W ocenie sytuacji na rynku pracy wciąż jeszcze przeważa zdecydowany optymizm, jednak coraz głośniej mówi się także o pojawiających się negatywnych konsekwencjach narastającej nierównowagi, wynikającej z niedoboru pracowników.
W pierwszych trzech miesiącach 2017 r. powstało 225,5 tys. nowych miejsc pracy, najwięcej od dziesięciu lat. Drugi kwartał przyniósł kontynuację pozytywnej tendencji, a osiągnięty wynik był najwyższy od siedmiu lat. Jest też jednak w tym obrazie druga strona medalu. To sięgająca około 120 tys. liczba etatów czekających na pracowników. Tak dużego deficytu rąk do pracy nie notowano od 2008 r. Zjawisko to nasiliło się bardzo wyraźnie w tym roku. W drugim kwartale nieobsadzonych było 122 tys. etatów, o prawie 30 proc. więcej niż rok wcześniej i aż o dwie trzecie więcej niż w drugim kwartale 2015 r. Jednocześnie nieobsadzonych było 24,7 tys. nowo utworzonych miejsc pracy.

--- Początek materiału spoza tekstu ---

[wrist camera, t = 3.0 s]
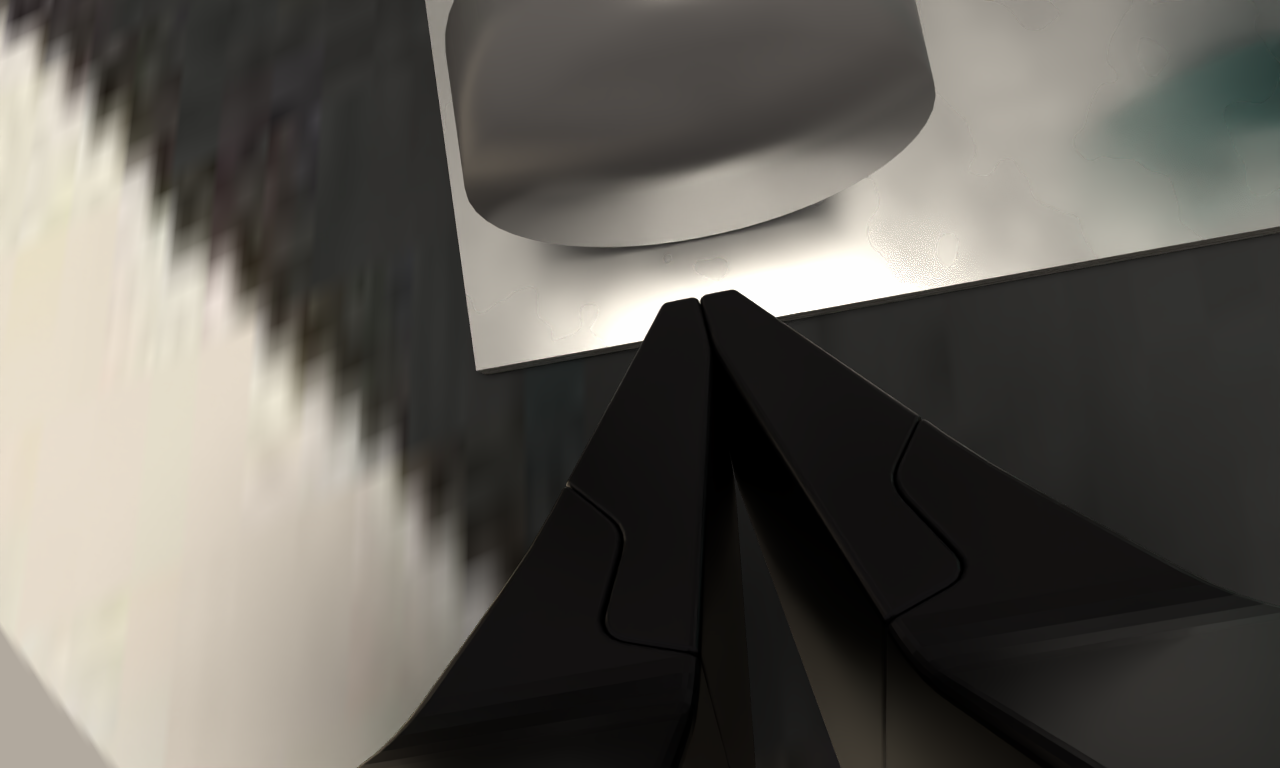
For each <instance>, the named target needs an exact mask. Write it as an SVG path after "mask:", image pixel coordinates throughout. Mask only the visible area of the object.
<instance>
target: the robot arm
mask: <svg viewBox="0 0 1280 768" xmlns="http://www.w3.org/2000/svg"><path fill="white" fill-rule="evenodd" d="M730 457H731V458H730ZM731 461H732V464H731ZM732 465H733V469H734V473H735V477H736V480H737V483H738V486H739V490H740V493H741V496H742V498H743V501H744V504H745V507H746V509H747V512H748V515H749V518H750V520H751V523H752V526H753V528H754V531H755V534H756V537H757V539H758V542H759V545H760V548H761V550H762V553H763V556H764V559H765V561H766V564H767V567H768V570H769V572H770V575H771V578H772V580H773V583H774V586H775V589H776V591H777V594H778V597H779V600H780V602H781V605H782V608H783V611H784V613H785V616H786V619H787V621H788V624H789V627H790V630H791V632H792V635H793V638H794V641H795V643H796V646H797V649H798V652H799V654H800V657H801V660H802V663H803V665H804V668H805V671H806V673H807V676H808V679H809V682H810V684H811V687H812V690H813V693H814V695H815V698H816V701H817V704H818V706H819V709H820V712H821V714H822V717H823V720H824V723H825V725H826V728H827V731H828V734H829V736H830V739H831V742H832V745H833V747H834V750H835V753H836V756H837V758H838V761H839V764H840V766H841V768H1280V606H1277V605H1272V604H1268V603H1265V602H1262V601H1259V600H1256V599H1253V598H1250V597H1247V596H1243V595H1241V594H1238V593H1236V592H1233V591H1231V590H1228V589H1226V588H1224V587H1221V586H1219V585H1216V584H1214V583H1211V582H1209V581H1207V580H1205V579H1203V578H1201V577H1199V576H1197V575H1195V574H1193V573H1191V572H1189V571H1187V570H1185V569H1183V568H1182V567H1180V566H1178V565H1176V564H1174V563H1172V562H1170V561H1169V560H1167V559H1165V558H1163V557H1161V556H1159V555H1157V554H1156V553H1154V552H1152V551H1150V550H1148V549H1146V548H1144V547H1143V546H1141V545H1139V544H1137V543H1135V542H1133V541H1132V540H1130V539H1128V538H1126V537H1124V536H1122V535H1120V534H1119V533H1117V532H1115V531H1113V530H1111V529H1109V528H1107V527H1106V526H1104V525H1102V524H1100V523H1098V522H1096V521H1094V520H1093V519H1091V518H1089V517H1087V516H1085V515H1083V514H1081V513H1080V512H1078V511H1076V510H1074V509H1072V508H1070V507H1069V506H1067V505H1065V504H1063V503H1061V502H1059V501H1057V500H1056V499H1054V498H1052V497H1050V496H1048V495H1046V494H1045V493H1043V492H1041V491H1039V490H1038V489H1036V488H1034V487H1032V486H1031V485H1029V484H1027V483H1025V482H1024V481H1022V480H1020V479H1018V478H1017V477H1015V476H1013V475H1011V474H1010V473H1008V472H1006V471H1004V470H1003V469H1001V468H999V467H997V466H995V465H994V464H992V463H991V462H989V461H988V460H986V459H984V458H983V457H981V456H980V455H978V454H977V453H975V452H974V451H972V450H970V449H969V448H967V447H966V446H964V445H963V444H961V443H960V442H958V441H956V440H955V439H953V438H952V437H950V436H949V435H947V434H946V433H944V432H943V431H942V430H940V429H939V428H937V427H936V426H934V425H933V424H931V423H930V422H928V421H927V420H921V418H920V416H919V415H918V414H916V413H915V412H913V411H912V410H910V409H909V408H908V407H906V406H905V405H903V404H902V403H900V402H899V401H897V400H896V399H894V398H893V397H891V396H890V395H889V394H887V393H886V392H884V391H883V390H881V389H880V388H878V387H877V386H875V385H874V384H873V383H871V382H870V381H868V380H867V379H865V378H864V377H862V376H861V375H859V374H858V373H857V372H855V371H854V370H852V369H851V368H849V367H848V366H846V365H845V364H843V363H842V362H840V361H839V360H838V359H836V358H835V357H833V356H832V355H830V354H829V353H827V352H826V351H824V350H823V349H822V348H820V347H819V346H817V345H816V344H814V343H813V342H811V341H810V340H808V339H807V338H806V337H804V336H803V335H801V334H800V333H798V332H797V331H795V330H794V329H792V328H791V327H790V326H788V325H787V324H785V323H784V322H782V321H781V320H779V319H778V318H776V317H775V316H773V315H772V314H771V313H769V312H768V311H766V310H765V309H763V308H762V307H760V306H759V305H757V304H756V303H755V302H753V301H752V300H750V299H749V298H747V297H746V296H744V295H743V294H741V293H740V292H739V291H737V290H734V289H730V290H725V291H720V292H715V293H710V294H705V295H703V296H702V297H701V299H700V302H699V300H698V299H697V298H694V297H691V298H686V299H681V300H676V301H671V302H666V303H664V304H663V305H662V306H661V308H660V310H659V312H658V314H657V315H656V317H655V319H654V321H653V323H652V325H651V327H650V328H649V330H648V332H647V334H646V336H645V338H644V340H643V342H642V343H641V345H640V347H639V349H638V351H637V353H636V355H635V356H634V358H633V360H632V362H631V364H630V366H629V368H628V369H627V371H626V373H625V375H624V377H623V379H622V381H621V382H620V384H619V386H618V388H617V390H616V392H615V394H614V396H613V397H612V399H611V401H610V403H609V405H608V407H607V409H606V410H605V412H604V414H603V416H602V418H601V420H600V422H599V423H598V425H597V427H596V429H595V431H594V433H593V435H592V436H591V438H590V440H589V442H588V444H587V446H586V448H585V450H584V451H583V453H582V455H581V457H580V459H579V461H578V463H577V464H576V466H575V468H574V470H573V472H572V474H571V476H570V477H569V479H568V481H567V483H566V486H567V487H565V488H563V490H562V491H561V493H560V495H559V497H558V499H557V501H556V503H555V505H554V507H553V508H552V510H551V512H550V514H549V516H548V517H547V519H546V521H545V522H544V524H543V526H542V528H541V529H540V531H539V533H538V534H537V536H536V538H535V540H534V541H533V543H532V545H531V546H530V548H529V550H528V551H527V553H526V554H525V556H524V557H523V559H522V560H521V562H520V563H519V565H518V566H517V568H516V569H515V571H514V572H513V574H512V575H511V577H510V578H509V580H508V581H507V583H506V584H505V586H504V587H503V589H502V590H501V592H500V593H499V595H498V596H497V597H496V599H495V600H494V602H493V603H492V604H491V606H490V607H489V609H488V610H487V611H486V613H485V614H484V616H483V617H482V618H481V620H480V621H479V623H478V624H477V625H476V627H475V628H474V630H473V631H472V632H471V634H470V635H469V637H468V638H467V640H466V641H465V642H464V644H463V645H462V647H461V648H460V649H459V651H458V652H457V654H456V655H455V656H454V658H453V659H452V661H451V662H450V663H449V665H448V666H447V668H446V669H445V670H444V672H443V673H442V675H441V676H440V677H439V679H438V680H437V682H436V683H435V684H434V686H433V687H432V689H431V690H430V691H429V693H428V694H427V696H426V697H425V698H424V700H423V701H422V702H421V704H420V705H419V706H418V708H417V709H416V710H415V712H414V713H413V714H412V715H411V717H410V718H409V719H408V721H407V722H406V723H405V724H404V725H403V726H402V727H401V728H400V729H399V731H398V732H397V733H396V734H395V735H394V736H393V737H392V738H391V739H390V740H389V741H388V742H387V743H386V744H385V745H384V746H383V747H382V748H381V749H380V750H378V751H377V752H376V753H375V754H374V755H373V756H372V757H370V758H369V759H368V760H366V761H365V762H364V763H362V764H361V765H360V766H358V767H357V768H756V767H755V753H754V740H753V726H752V712H751V698H750V684H749V670H748V656H747V642H746V629H745V615H744V601H743V587H742V573H741V559H740V545H739V532H738V518H737V504H736V492H735V483H734V475H733V469H732Z"/></svg>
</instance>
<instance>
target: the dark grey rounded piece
mask: <svg viewBox="0 0 1280 768" xmlns="http://www.w3.org/2000/svg"><path fill="white" fill-rule="evenodd" d="M445 52H446V59H447V66H448V73H449V81H450V88H451V95H452V102H453V109H454V116H455V123H456V130H457V137H458V145H459V152H460V159H461V166H462V173H463V180H464V187H465V191H466V195H467V198H468V201H469V202H470V204H471V205H472V207H473V208H474V210H475V211H476V212H477V213H478V214H479V215H480V216H481V217H483V218H484V219H485V220H486V221H488V222H489V223H491V224H493V225H494V226H496V227H498V228H499V229H502V230H504V231H507V232H509V233H511V234H514V235H517V236H520V237H524V238H527V239H531V240H535V241H541V242H546V243H551V244H559V245H567V246H582V247H627V246H642V245H653V244H662V243H669V242H677V241H683V240H689V239H695V238H701V237H706V236H710V235H715V234H720V233H724V232H728V231H732V230H736V229H740V228H744V227H748V226H751V225H755V224H758V223H762V222H765V221H768V220H771V219H774V218H777V217H780V216H783V215H786V214H789V213H792V212H794V211H797V210H799V209H802V208H805V207H807V206H810V205H812V204H814V203H817V202H819V201H821V200H823V199H826V198H828V197H830V196H832V195H834V194H836V193H838V192H840V191H842V190H844V189H846V188H848V187H850V186H852V185H854V184H856V183H857V182H859V181H861V180H862V179H864V178H866V177H868V176H869V175H871V174H872V173H874V172H875V171H877V170H878V169H880V168H881V167H883V166H884V165H886V164H887V163H888V162H890V161H891V160H892V159H893V158H894V157H896V156H897V155H898V154H899V153H901V152H902V151H903V150H904V149H905V148H906V147H907V146H908V145H909V144H910V143H911V142H912V141H913V140H914V139H915V138H916V137H917V135H918V134H919V133H920V131H921V130H922V129H923V127H924V126H925V125H926V123H927V121H928V119H929V117H930V115H931V113H932V111H933V107H934V102H935V97H936V94H935V86H934V80H933V76H932V71H931V67H930V62H929V58H928V54H927V49H926V45H925V40H924V36H923V32H922V27H921V23H920V19H919V14H918V10H917V5H916V1H915V0H454V2H453V4H452V7H451V9H450V12H449V15H448V20H447V25H446V30H445Z"/></svg>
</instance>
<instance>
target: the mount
mask: <svg viewBox="0 0 1280 768" xmlns="http://www.w3.org/2000/svg"><path fill="white" fill-rule="evenodd" d="M915 1H916V5H917V10H918V14H919V19H920V23H921V27H922V32H923V36H924V40H925V45H926V49H927V54H928V58H929V62H930V67H931V71H932V76H933V80H934V86H935V94H936V97H935V102H934V107H933V111H932V113H931V115H930V117H929V119H928V121H927V123H926V125H925V126H924V127H923V129H922V130H921V131H920V133H919V134H918V135H917V137H916V138H915V139H914V140H913V141H912V142H911V143H910V144H909V145H908V146H907V147H906V148H905V149H904V150H903V151H902V152H901V153H899V154H898V155H897V156H896V157H894V158H893V159H892V160H891V161H890V162H888V163H887V164H886V165H884V166H883V167H881V168H880V169H878V170H877V171H875V172H874V173H872V174H871V175H869V176H868V177H866V178H864V179H862V180H861V181H859V182H857V183H856V184H854V185H852V186H850V187H848V188H846V189H844V190H842V191H840V192H838V193H836V194H834V195H832V196H830V197H828V198H826V199H823V200H821V201H819V202H817V203H814V204H812V205H810V206H807V207H805V208H802V209H799V210H797V211H794V212H792V213H789V214H786V215H783V216H780V217H777V218H774V219H771V220H768V221H765V222H762V223H758V224H755V225H751V226H748V227H744V228H740V229H736V230H732V231H728V232H724V233H720V234H715V235H710V236H706V237H701V238H695V239H689V240H683V241H677V242H669V243H662V244H653V245H642V246H627V247H582V246H567V245H559V244H551V243H546V242H541V241H535V240H531V239H527V238H524V237H520V236H517V235H514V234H511V233H509V232H507V231H504V230H502V229H499V228H498V227H496V226H494V225H493V224H491V223H489V222H488V221H486V220H485V219H484V218H483V217H481V216H480V215H479V214H478V213H477V212H476V211H475V210H474V208H473V207H472V205H471V204H470V202H469V201H468V198H467V195H466V191H465V187H464V180H463V173H462V166H461V159H460V152H459V145H458V137H457V130H456V123H455V116H454V109H453V102H452V95H451V88H450V81H449V73H448V66H447V59H446V52H445V30H446V25H447V20H448V15H449V12H450V9H451V7H452V4H453V2H454V0H425V3H426V10H427V17H428V24H429V32H430V39H431V46H432V53H433V61H434V68H435V75H436V82H437V89H438V97H439V104H440V111H441V118H442V126H443V133H444V140H445V147H446V155H447V162H448V169H449V176H450V184H451V191H452V198H453V205H454V212H455V220H456V227H457V234H458V241H459V249H460V256H461V263H462V270H463V278H464V285H465V292H466V299H467V307H468V314H469V321H470V328H471V335H472V343H473V350H474V357H475V364H476V371H478V372H481V373H483V374H485V375H489V374H495V373H501V372H506V371H512V370H517V369H523V368H529V367H534V366H540V365H545V364H551V363H556V362H562V361H568V360H573V359H579V358H584V357H590V356H596V355H601V354H607V353H612V352H618V351H623V350H629V349H635V348H639V347H640V345H641V343H642V342H643V340H644V338H645V336H646V334H647V332H648V330H649V328H650V327H651V325H652V323H653V321H654V319H655V317H656V315H657V314H658V312H659V310H660V308H661V306H662V305H663V304H664V303H666V302H671V301H676V300H681V299H686V298H691V297H694V298H697V299H698V300H699V302H700V299H701V297H702V296H703V295H705V294H710V293H715V292H720V291H725V290H730V289H734V290H737V291H739V292H740V293H741V294H743V295H744V296H746V297H747V298H749V299H750V300H752V301H753V302H755V303H756V304H757V305H759V306H760V307H762V308H763V309H765V310H766V311H768V312H769V313H771V314H772V315H773V316H775V317H776V318H778V319H779V320H781V321H782V322H785V321H791V320H797V319H802V318H808V317H813V316H819V315H824V314H830V313H836V312H841V311H847V310H852V309H858V308H864V307H869V306H875V305H880V304H886V303H891V302H897V301H903V300H908V299H914V298H919V297H925V296H931V295H936V294H942V293H947V292H953V291H958V290H964V289H970V288H975V287H981V286H986V285H992V284H998V283H1003V282H1009V281H1014V280H1020V279H1025V278H1031V277H1037V276H1042V275H1048V274H1053V273H1059V272H1065V271H1070V270H1076V269H1081V268H1087V267H1092V266H1098V265H1104V264H1109V263H1115V262H1120V261H1126V260H1132V259H1137V258H1143V257H1148V256H1154V255H1159V254H1165V253H1171V252H1176V251H1182V250H1187V249H1193V248H1199V247H1204V246H1210V245H1215V244H1221V243H1226V242H1232V241H1238V240H1243V239H1249V238H1254V237H1260V236H1266V235H1271V234H1277V233H1280V0H915Z"/></svg>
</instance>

Wraz z poprawiającą się koniunkturą firmy coraz chętniej więc powiększają swój potencjał produkcyjny, ale coraz poważniejeszą barierą staje się brak kandydatów do pracy. W ostatnich latach liczba bezrobotnych spadła do poziomu najniższego w historii, a aktywizacja osób niepracujących dokonuje się w skali daleko niewystarczającej i raczej symbolicznej. Receptą na rozwiązanie kłopotów przedsiębiorców jedynie w niewielkim stopniu może stać się podwyższanie wynagrodzeń. Problem leży bardziej w niedopasowaniu popytu i podaży na rynku pracy, wynikającym zarówno z kwalifikacji i kompetencji, jak i nadążaniu za szybkimi zmianami koniunktury.
Najmocniej nierównowaga ujawnia się w głównych sektorach gospodarki. W przetwórstwie przemysłowym liczba wolnych etatów przekroczyła w drugim kwartale 32 tys., co w porównaniu do ubiegłego roku stanowi wzrost o 46 proc. W 2015 r. wakatów było zaledwie 16,9 tys., czyli o niemal połowę mniej niż obecnie. Z rosnącymi kłopotami ze znalezieniem pracowników od trzech lat boryka się handel. Niedobór przekracza 18 tys. osób i utrzymuje się na tym poziomie już od połowy ubiegłego roku. Największy skok liczby nieobsadzonych miejsc pracy ma jednak miejsce w budownictwie. W 2015 r. wynosił on niewiele ponad 7 tys., a obecnie sięga prawie 19 tys., czyli wzrósł prawie trzykrotnie. W większości pozostałych sektorów gospodarki sytuacja jest znacznie bardziej ustabilizowana i nie widać większych zmian. Utrzymuje się w nich niewielka, sięgająca po kilka tysięcy liczba wolnych miejsc pracy, a więc można mówić o względnej równowadze, choć przedsiębiorcy sygnalizują także trudności z pozyskaniem głównie wysoko wykwalifikowanych pracowników o specyficznych kompetencjach.